Oral DMTs are thought to improve adherence to treatment, because they are more convenient than injectable treatments. Yet, real-world data suggest that about 20% of MS patients fail to adhere to these oral medications, and 25% stop using these therapies after one year.

Poor adherence to DMTs and their discontinuation are linked to worse clinical outcomes, higher rates of relapse and disease progression, and greater use of medical resources.

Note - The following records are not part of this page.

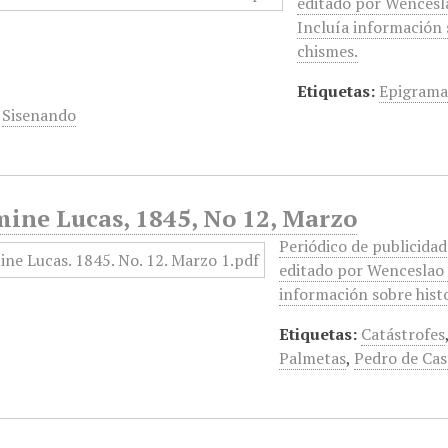
editado por Wencesla
Incluía información s
chismes.
Etiquetas:
Epigram
,
Sisenando
mine Lucas, 1845, No 12, Marzo
Periódico de publicidad 
editado por Wenceslao 
información sobre histo
Etiquetas:
Catástrofes
Palmetas
,
Pedro de Cast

Monitoring adherence to these prescribed medications, and understanding how patterns of adherence impact patients’ outcomes is key to improve care. However, according to Aparasu, current methods for measuring treatment adherence fail to account for changes in adherence over time.

In his research project, Aparasu plans to use a distinct statistical method — called group-based trajectory modeling (GBTM) — to track time-related changes in adherence. With this method, rather than grouping patients by how long they had been prescribed medication, patients are categorized according to their prescription-filling pattern over time.

“Group-based trajectory modeling provides a more accurate picture of adherence patterns over time than more traditional methods of measuring adherence based on refill records or claims in which adherence is assessed as a single value,” Aparasu said.

“With trajectory modeling, patients are classified into different adherent trajectory groups such as complete adherers and slow and rapid discontinuers based on the prescription-filling pattern over time, with each trajectory representing a distinct adherence pattern,” Aparasu added.

After grouping patients according to their adherence pattern, the researcher will determine the clinical outcomes associated with each pattern, including relapse rates requiring hospitalization or a visit to the doctor and a corticosteroid prescription within 30 days.